Assignment
Return the full set of entries exactly. Omit none.
BEGIN Data records
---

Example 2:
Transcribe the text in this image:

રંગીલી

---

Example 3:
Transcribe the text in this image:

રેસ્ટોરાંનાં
END Data records
Response
---

Example 2:
Transcribe the text in this image:

રંગીલી

---

Example 3:
Transcribe the text in this image:

રેસ્ટોરાંનાં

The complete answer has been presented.